Gamificação: o futuro do processo educativo?
Enviada em 09/07/2022
A Constituição Federal de 1988 - norma de maior hierarquia do sistema jurídico brasileiro - assegura o direito à educação como inerente a todo cidadão brasileiro. A partir dessa perspectiva, é possível observar que a realidade contemporânia se distancia desse ideal democrático, haja vista que a gamificação – a qual utiliza dinâmicas de jogos objetivando despertar o interesse e a melhora no aprendizado - representa um dos principais progressos obtidos na educação por meio do setor tecnológico, entretanto seu uso ainda não foi democratizado entre os estudantes brasileiros. Desse modo, é fulcral analisar os principais propulsores desse contexto hostil: o descaso governamental e a falha educacional.
Diante desse cenário, é necessário ressaltar a inoperância estatal como principal propulsor dessa ocorrência. Diante disso, tal perpectiva decorre do fato de que, assim como pontuou o economista Murray Rothbard, uma parcela dos representantes estatais, ao se orientar por um viés individualista , negligencia a conservação de direitos sociais indispensáveis, como a prensença da tecnologia na educação. Sendo assim, faz jus ao papel do Ministério das Comunicações no óbice, visto que o órgão responsável pela inclusão digital tem sido insuficiente para reverter a estrutura elitista que impede que a gamificação seja amplamente difundida. Logo, é notório a importância da análise desse problema, para que os cidadãos possam usufruir das práticas modernas do século XXI.
Além disso, vale ressaltar que a lacuna no sistema educacional potencialisa tal conjuntura. Segundo o filósofo Pierre Lévy, toda nova tecnologia cria seus excluídos. Diante disso, há uma desvalorização no que tange a importância de abranger práticas diversas à educação, como exemplo a gamificação.
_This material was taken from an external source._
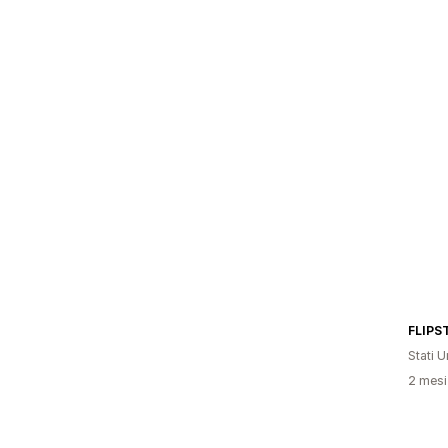
FLIPS
Stati Un
2 mesi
Nesse cenário, percebe-se necessário o estímulo das escolas para a formação de seres íntegros e conscientes a partir da junção do ensino e jogos.
Logo, é necessário que o Ministério da Educação, ao lado do Ministério das Comunicações, reforme os espaços de informática das escolas, além de priorizar a difusão da internet no território nacional, para que se possa ofertá-la de forma igualitária no âmbito socioeducacional. Assim, a gamificação atingirá um maior número de educando e seu objetivos de melhora da aprendizagem será efetivado.